Let’s take a look at one last example – this time for polygon data. The maps of various race and ethnic groups as a percent of the total U.S. population come from the Census Atlas of the United States. The first two pages show map minority groups in 2000. The description of the distributions on these maps is located at the beginning of the chapter in a narrative about the various maps that help us to understand the chapter’s theme, “Race and Hispanic Origin”.
On the maps, distinct regional patterns show us that much of the Black population was in the Southeast and that a large percentage of the Hispanic population was in the Southwest. Smaller pockets of Asian populations were found in the larger metropolitan areas of the Western U.S., in and around Los Angeles, San Francisco, and Seattle. Predictably, American Indian and Alaska Native people lived in Alaska and on Indian reservation lands (if you look at a map of those locations, such as http://www.nps.gov/history/nagpra/DOCUMENTS/ResMAP.HTM), and Pacific Islanders were primarily living in areas in or along the Pacific Ocean. These maps use intuitive color gradations, with darker and more intense colors indicating higher values. The legends on these maps are also telling – the number of people in each minority group as a percentage of the total U.S. population are shown, varying from over 12% (for Blacks and Hispanics) to less than 1% (for American Indian and Alaska Natives and Pacific Islanders).
The map of Prevalent Race or Ethnicity, 2000 summarizes this on a single map of the largest minority group (other than non-Hispanic White). But this map also shows us some patterns not evident in the previous maps. Hispanic populations were also prevalent in the Midwest and Northeast, and Black populations were also prevalent in the Northeast. In addition, Asians were the prevalent minority group in a scattering of counties in the upper Midwest. This map uses different hues (red, green, blue) to show the various categories, avoiding shades of a single color so that readers will not misinterpret the data as showing higher or lower values for the categories.
All of the maps described above use simple mapping methods – shaded area, graduated point, graduated line, and choropleth maps. All were appropriately chosen for the mapped data and the map’s message. All of them were appropriately applied (e.g., fuzzy lines to symbolize indistinct boundaries, size to symbolize magnitude, hue to symbolize type). And all of them resulted in easily understood, effective, yet beautiful maps.
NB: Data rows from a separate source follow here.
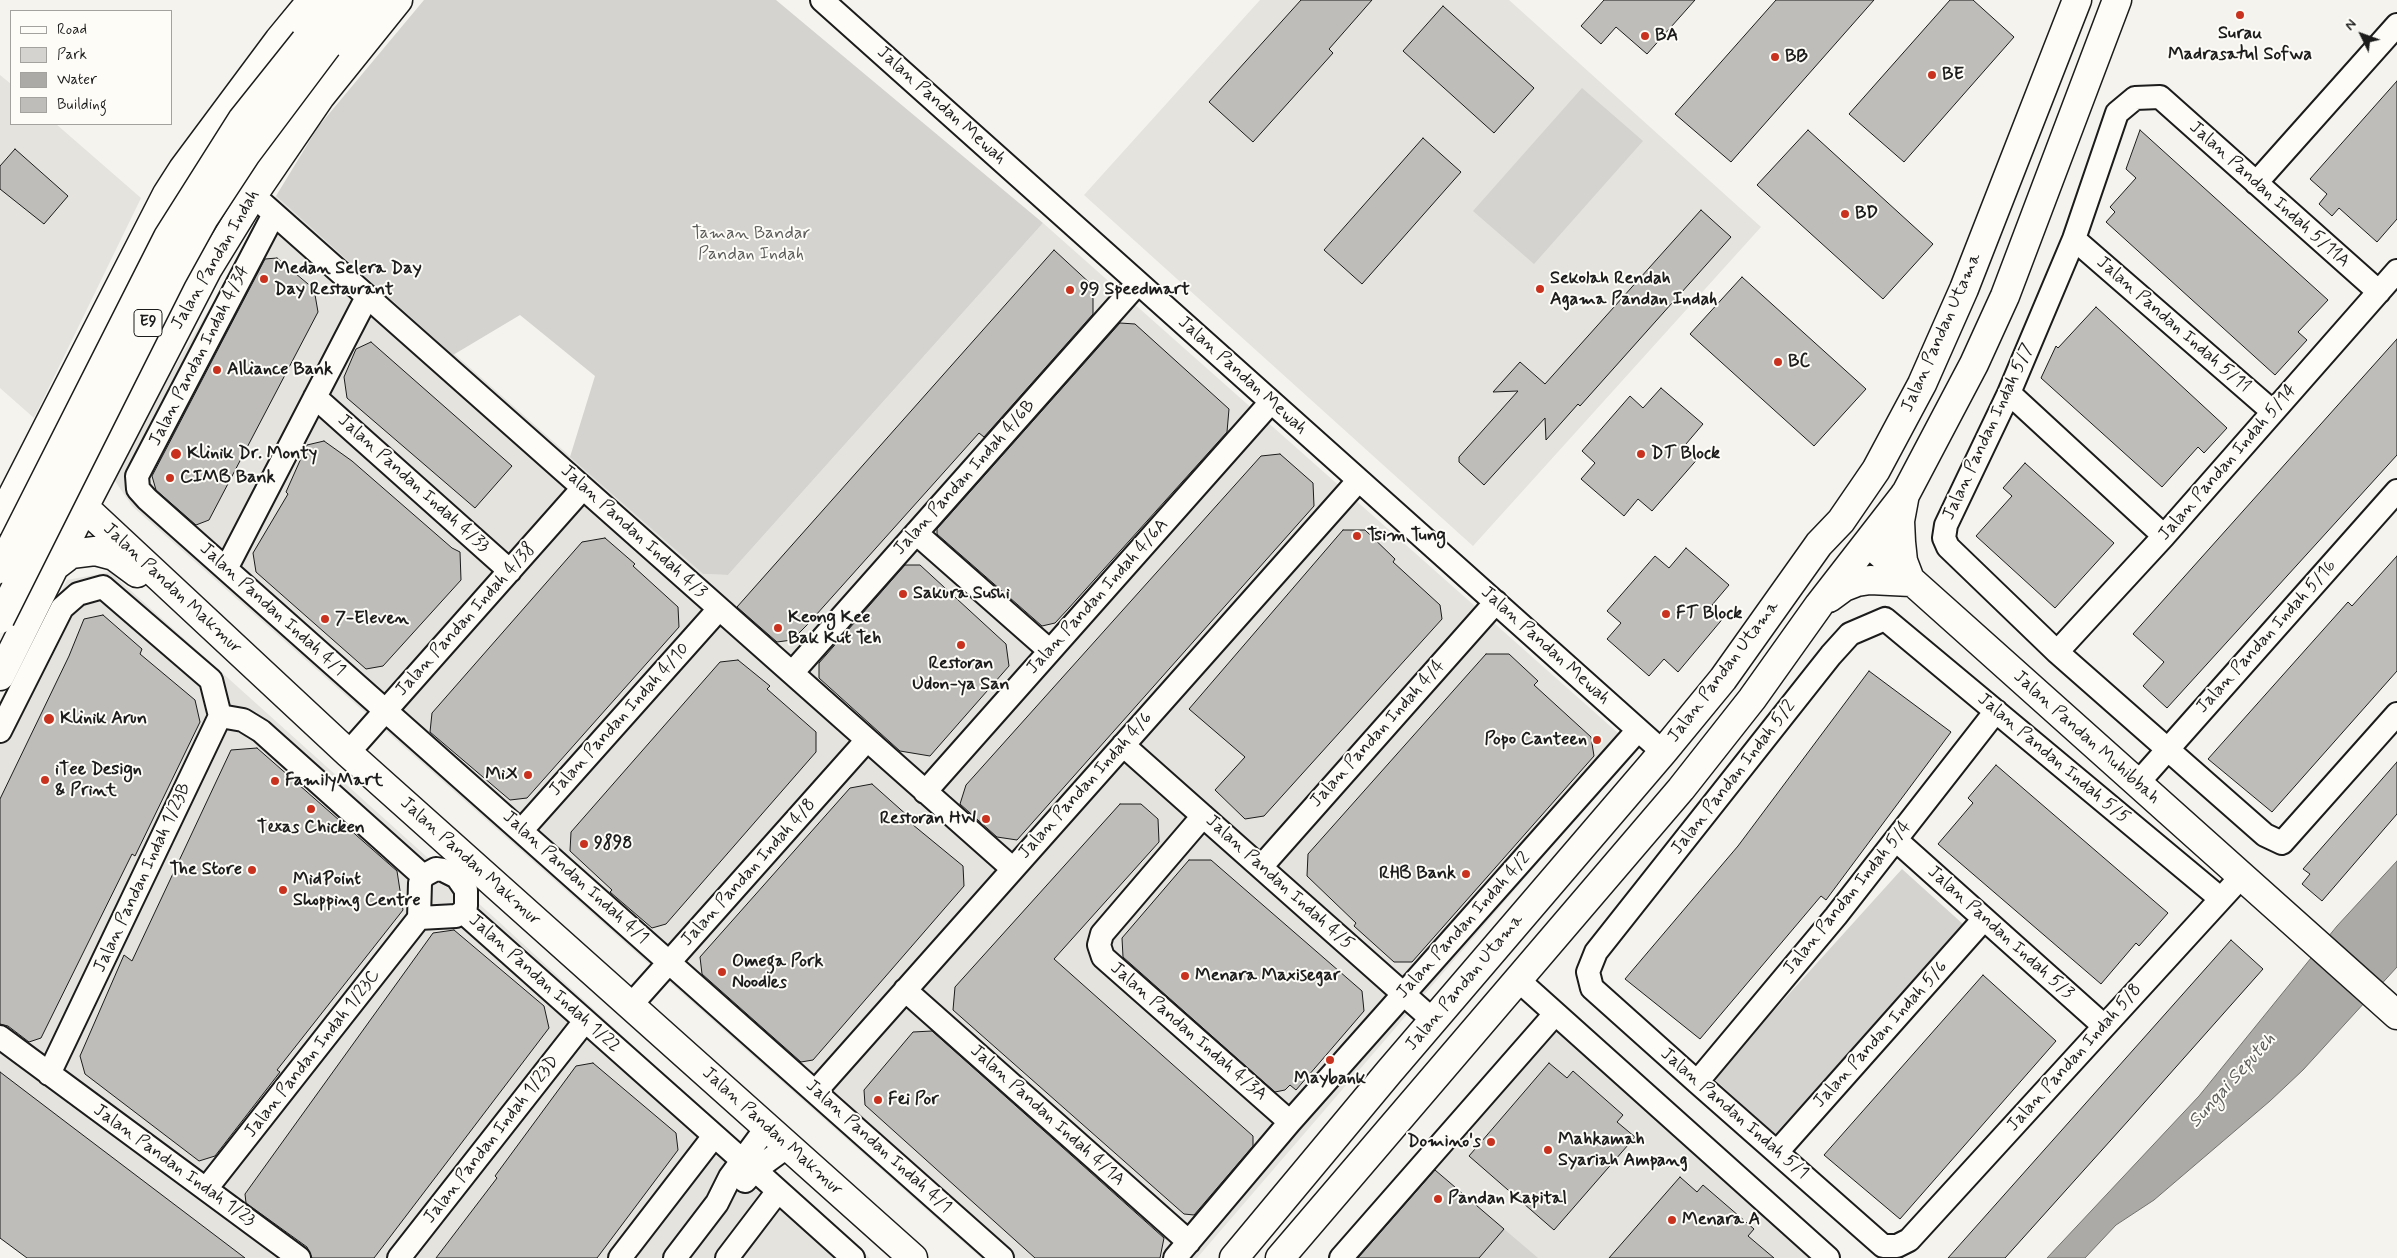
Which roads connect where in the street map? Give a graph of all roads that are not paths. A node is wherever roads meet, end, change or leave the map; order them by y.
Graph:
1 (312, 0) edge
2 (340, 0) edge
3 (368, 0) edge
4 (398, 0) edge
5 (822, 0) edge
6 (2077, 0) edge
7 (2117, 0) edge
8 (2397, 25) edge
9 (316, 44) junction
10 (2160, 97) joint
11 (2256, 183) junction
12 (253, 194) junction
13 (274, 214) junction
14 (2074, 240) junction
15 (2397, 271) edge
16 (1138, 283) junction
17 (2379, 292) junction
18 (368, 297) junction
19 (87, 350) junction
20 (150, 382) junction
21 (2009, 393) junction
22 (316, 397) junction
23 (1271, 402) junction
24 (2272, 411) junction
25 (28, 466) junction
26 (1876, 470) junction
27 (1358, 480) junction
28 (584, 488) junction
29 (2397, 491) edge
30 (1906, 493) junction
31 (147, 499) joint
32 (84, 507) junction
33 (0, 520) edge
34 (916, 533) junction
35 (2164, 536) junction
36 (1868, 542) junction
37 (1819, 544) junction
38 (54, 567) junction
39 (226, 569) junction
40 (0, 570) edge
41 (510, 571) junction
42 (1911, 582) junction
43 (1496, 602) junction
44 (1819, 605) junction
45 (719, 608) junction
46 (0, 619) edge
47 (1885, 619) joint
48 (208, 622) junction
49 (1050, 652) junction
50 (2057, 652) junction
51 (792, 673) junction
52 (0, 676) edge
53 (386, 710) junction
54 (1996, 711) junction
55 (2397, 714) edge
56 (220, 716) junction
57 (1638, 730) junction
58 (0, 731) edge
59 (867, 740) junction
60 (1123, 745) junction
61 (2168, 749) junction
62 (1663, 752) junction
63 (348, 753) junction
64 (2137, 784) junction
65 (925, 792) junction
66 (1203, 816) junction
67 (521, 831) junction
68 (1896, 840) junction
69 (1261, 867) junction
70 (1013, 869) junction
71 (464, 870) junction
72 (423, 876) junction
73 (2241, 876) junction
74 (2221, 899) junction
75 (463, 912) junction
76 (419, 918) junction
77 (1984, 919) junction
78 (1596, 952) joint
79 (670, 962) junction
80 (1517, 979) junction
81 (905, 990) junction
82 (1404, 994) junction
83 (631, 1006) junction
84 (2390, 1009) edge
85 (1555, 1014) junction
86 (1434, 1020) junction
87 (591, 1026) junction
88 (2104, 1026) junction
89 (0, 1037) edge
90 (50, 1074) junction
91 (1697, 1082) junction
92 (815, 1092) junction
93 (1290, 1122) junction
94 (767, 1127) junction
95 (714, 1136) junction
96 (788, 1146) junction
97 (1777, 1152) junction
98 (749, 1166) junction
99 (206, 1189) junction
100 (778, 1191) junction
101 (1909, 1240) joint
102 (1182, 1250) edge
103 (299, 1258) edge
104 (399, 1258) edge
105 (415, 1258) edge
106 (620, 1258) edge
107 (675, 1258) edge
108 (727, 1258) edge
109 (853, 1258) edge
110 (913, 1258) edge
111 (1002, 1258) edge
112 (1234, 1258) edge
113 (1280, 1258) edge
114 (1341, 1258) edge
115 (1828, 1258) edge

1 - 19 main road
2 - 9 main road, E9
3 - 9 main road, E9
4 - 12 main road, Jalan Pandan Indah
5 - 16 street, Jalan Pandan Mewah
6 - 26 main road, Jalan Pandan Utama
7 - 30 main road, Jalan Pandan Utama
8 - 11 street
9 - 40 main road, E9, bridge
9 - 46 main road, E9, bridge
10 - 11 street, Jalan Pandan Indah 5/11A
10 - 14 street, Jalan Pandan Indah 5/7
11 - 17 street, Jalan Pandan Indah 5/11A
12 - 13 street, Jalan Pandan Indah 4/3
12 - 20 main road, Jalan Pandan Indah
13 - 18 street, Jalan Pandan Indah 4/3
13 - 31 street, Jalan Pandan Indah 4/34
14 - 21 street, Jalan Pandan Indah 5/7
14 - 24 street, Jalan Pandan Indah 5/11
15 - 17 street, Jalan Pandan Indah 5/14
16 - 23 street, Jalan Pandan Mewah
16 - 34 street, Jalan Pandan Indah 4/6B
17 - 24 street, Jalan Pandan Indah 5/14
18 - 22 street
18 - 28 street, Jalan Pandan Indah 4/3
19 - 20 main road
19 - 25 main road
20 - 32 main road, Jalan Pandan Indah
21 - 35 street
21 - 50 street, Jalan Pandan Indah 5/7
22 - 39 street
22 - 41 street, Jalan Pandan Indah 4/33
23 - 27 street, Jalan Pandan Mewah
23 - 49 street, Jalan Pandan Indah 4/6A
24 - 35 street, Jalan Pandan Indah 5/14
25 - 32 main road, Jalan Pandan Makmur
25 - 33 main road
26 - 36 main road
26 - 37 main road, Jalan Pandan Utama
27 - 43 street, Jalan Pandan Mewah
27 - 60 street, Jalan Pandan Indah 4/6
28 - 41 street, Jalan Pandan Indah 4/38
28 - 45 street, Jalan Pandan Indah 4/3
29 - 61 street, Jalan Pandan Indah 5/16
30 - 36 main road, Jalan Pandan Utama
30 - 42 main road
31 - 39 street, Jalan Pandan Indah 4/1
32 - 38 main road, Jalan Pandan Indah
32 - 48 main road, Jalan Pandan Makmur
34 - 49 street
34 - 51 street, Jalan Pandan Indah 4/6B
35 - 50 street, Jalan Pandan Indah 5/14
36 - 37 main road
36 - 42 main road, Jalan Pandan Muhibbah
36 - 44 main road, Jalan Pandan Utama
37 - 62 main road, Jalan Pandan Utama
38 - 48 main road
38 - 52 main road, Jalan Pandan Indah
39 - 53 street, Jalan Pandan Indah 4/1
41 - 53 street, Jalan Pandan Indah 4/38
42 - 44 main road
42 - 64 main road, Jalan Pandan Muhibbah
43 - 57 street, Jalan Pandan Mewah
43 - 69 street, Jalan Pandan Indah 4/4
44 - 80 main road, Jalan Pandan Utama
45 - 51 street, Jalan Pandan Indah 4/3
45 - 67 street, Jalan Pandan Indah 4/10
47 - 54 street, Jalan Pandan Indah 5/5
47 - 78 street, Jalan Pandan Indah 5/2
48 - 63 main road, Jalan Pandan Makmur
49 - 65 street, Jalan Pandan Indah 4/6A
50 - 61 street, Jalan Pandan Indah 5/7
51 - 59 street, Jalan Pandan Indah 4/3
53 - 63 street, Jalan Pandan Indah 4/38
53 - 67 street, Jalan Pandan Indah 4/1
54 - 68 street, Jalan Pandan Indah 5/4
54 - 74 street, Jalan Pandan Indah 5/5
55 - 61 street, Jalan Pandan Indah 5/7
56 - 58 street
56 - 72 street
56 - 90 street, Jalan Pandan Indah 1/23B
57 - 62 street, Jalan Pandan Mewah
57 - 82 street, Jalan Pandan Indah 4/2
59 - 65 street, Jalan Pandan Indah 4/3
59 - 79 street, Jalan Pandan Indah 4/8
60 - 66 street, Jalan Pandan Indah 4/5
60 - 70 street, Jalan Pandan Indah 4/6
61 - 64 street, Jalan Pandan Indah 5/16
62 - 86 main road, Jalan Pandan Utama
63 - 71 main road, Jalan Pandan Makmur
64 - 73 main road, Jalan Pandan Muhibbah
65 - 70 street, Jalan Pandan Indah 4/3
66 - 69 street, Jalan Pandan Indah 4/5
66 - 93 street, Jalan Pandan Indah 4/3A
67 - 79 street, Jalan Pandan Indah 4/1
68 - 77 street, Jalan Pandan Indah 5/3
68 - 91 street, Jalan Pandan Indah 5/4
69 - 82 street, Jalan Pandan Indah 4/5
70 - 81 street, Jalan Pandan Indah 4/6
71 - 72 street
71 - 75 street, Jalan Pandan Indah 1/22
71 - 83 main road, Jalan Pandan Makmur
72 - 76 street
73 - 74 street, Jalan Pandan Indah 5/8
73 - 84 main road, Jalan Pandan Muhibbah
74 - 88 street, Jalan Pandan Indah 5/8
75 - 76 street
75 - 87 street, Jalan Pandan Indah 1/22
76 - 99 street, Jalan Pandan Indah 1/23C
77 - 88 street, Jalan Pandan Indah 5/3
77 - 97 street, Jalan Pandan Indah 5/6
78 - 91 street, Jalan Pandan Indah 5/1
79 - 83 street, Jalan Pandan Indah 4/8
79 - 92 street, Jalan Pandan Indah 4/1
80 - 85 street
80 - 86 main road
80 - 113 main road, Jalan Pandan Utama
81 - 92 street, Jalan Pandan Indah 4/6
81 - 102 street, Jalan Pandan Indah 4/1A
82 - 86 street, Jalan Pandan Indah 4/5
82 - 93 street, Jalan Pandan Indah 4/2
83 - 94 main road, Jalan Pandan Makmur
85 - 114 street
85 - 115 street
86 - 112 main road, Jalan Pandan Utama
87 - 95 street, Jalan Pandan Indah 1/22
87 - 104 street, Jalan Pandan Indah 1/23D
87 - 105 street, Jalan Pandan Indah 1/23D
88 - 101 street, Jalan Pandan Indah 5/8
89 - 90 street, Jalan Pandan Indah 1/23
90 - 99 street, Jalan Pandan Indah 1/23
91 - 97 street, Jalan Pandan Indah 5/1
92 - 111 street, Jalan Pandan Indah 4/1
93 - 102 street
94 - 96 main road, Jalan Pandan Makmur
94 - 98 street
95 - 98 street, Jalan Pandan Indah 1/22
95 - 106 street
96 - 98 street
96 - 110 main road, Jalan Pandan Makmur
97 - 101 street, Jalan Pandan Indah 5/1
98 - 100 street, Jalan Pandan Indah 1/22
98 - 107 street
99 - 103 street, Jalan Pandan Indah 1/23
100 - 108 street
100 - 109 street, Jalan Pandan Indah 1/22

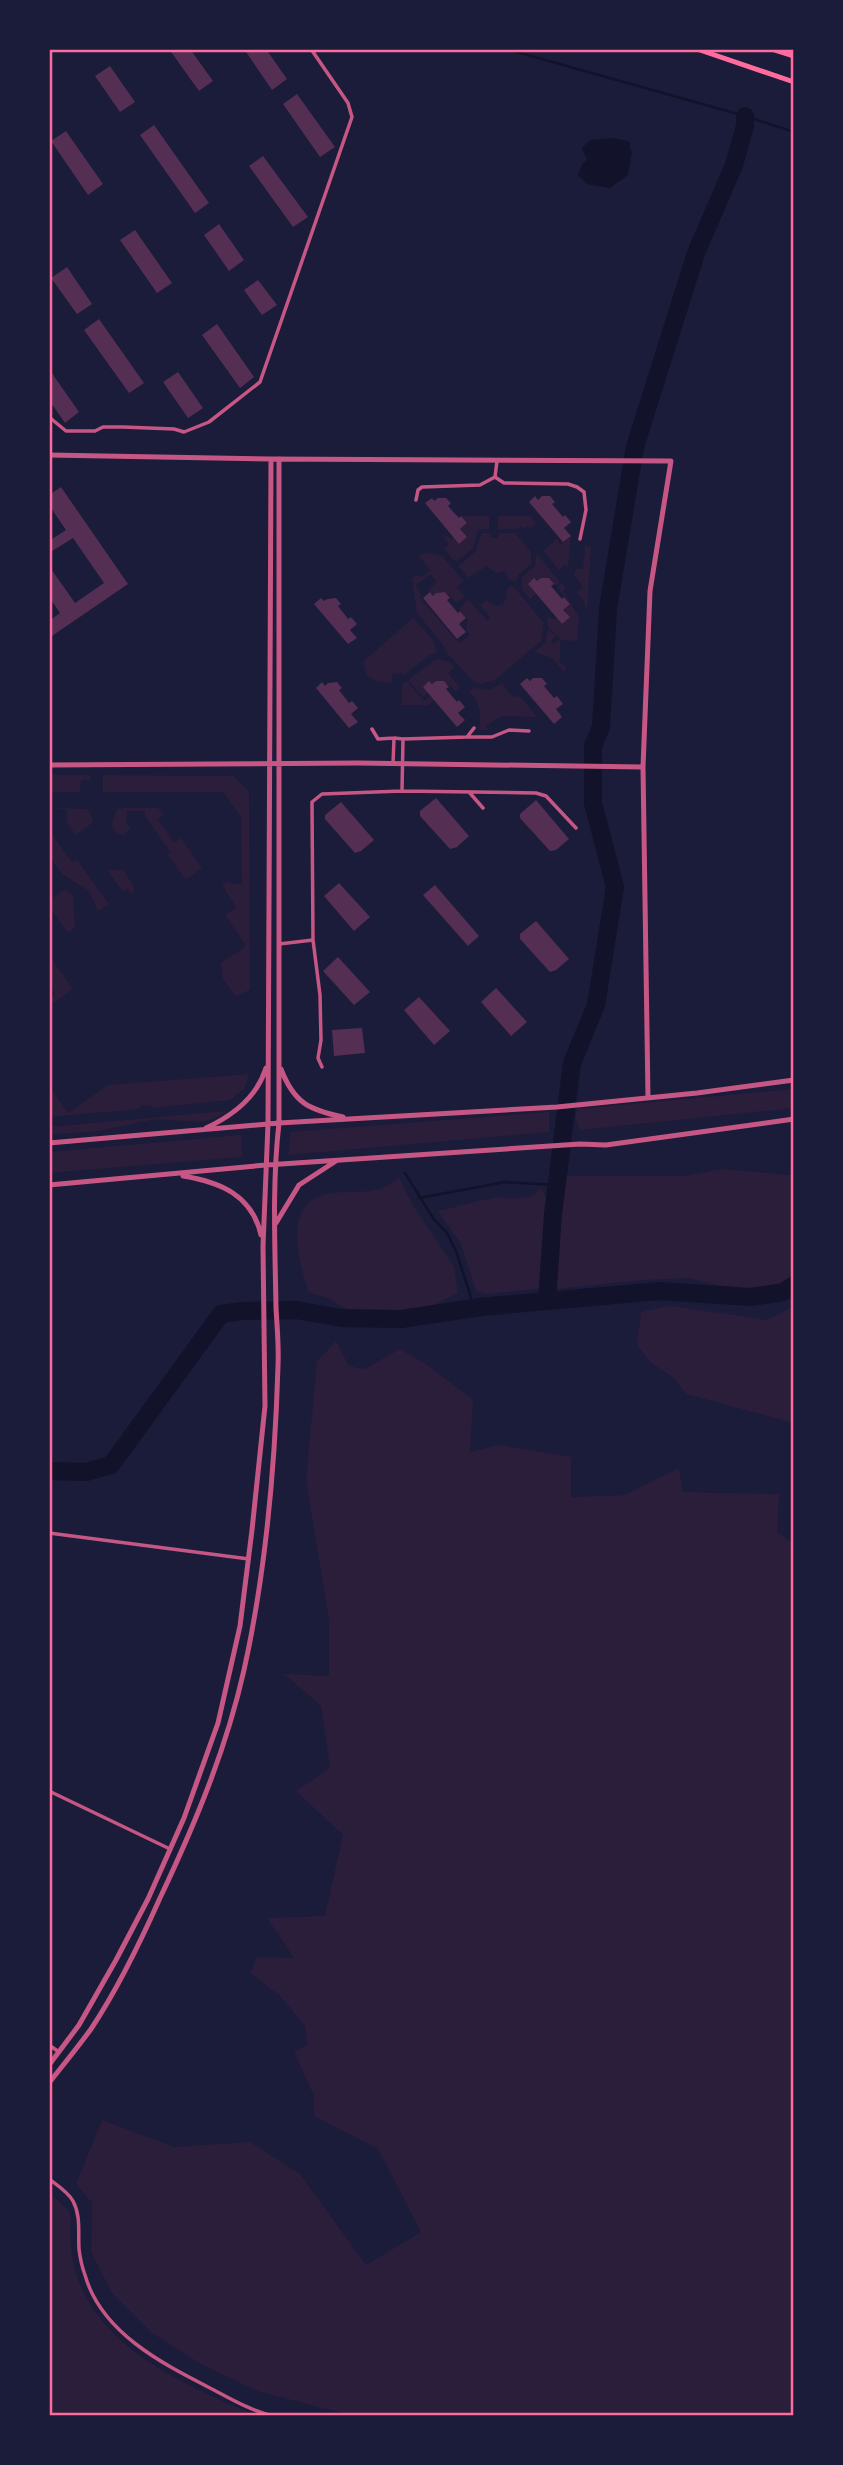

One thing to notice about all of these examples is that the author wrote a short story about each of the maps and that this story accompanies the maps. This is evidence that the cartographer knew the story. And because the map reflects the description in the narrative, the map was successful in telling the story.
Before you start your next map, think about the map’s story. In a short paragraph, try writing down what it is that you think the map should show. Then think about the easiest way to show it. The objective is to make a map that is striking in its simplicity. You may be surprised at how attractive and compelling it is! And if you stick to the story, your map will be a success!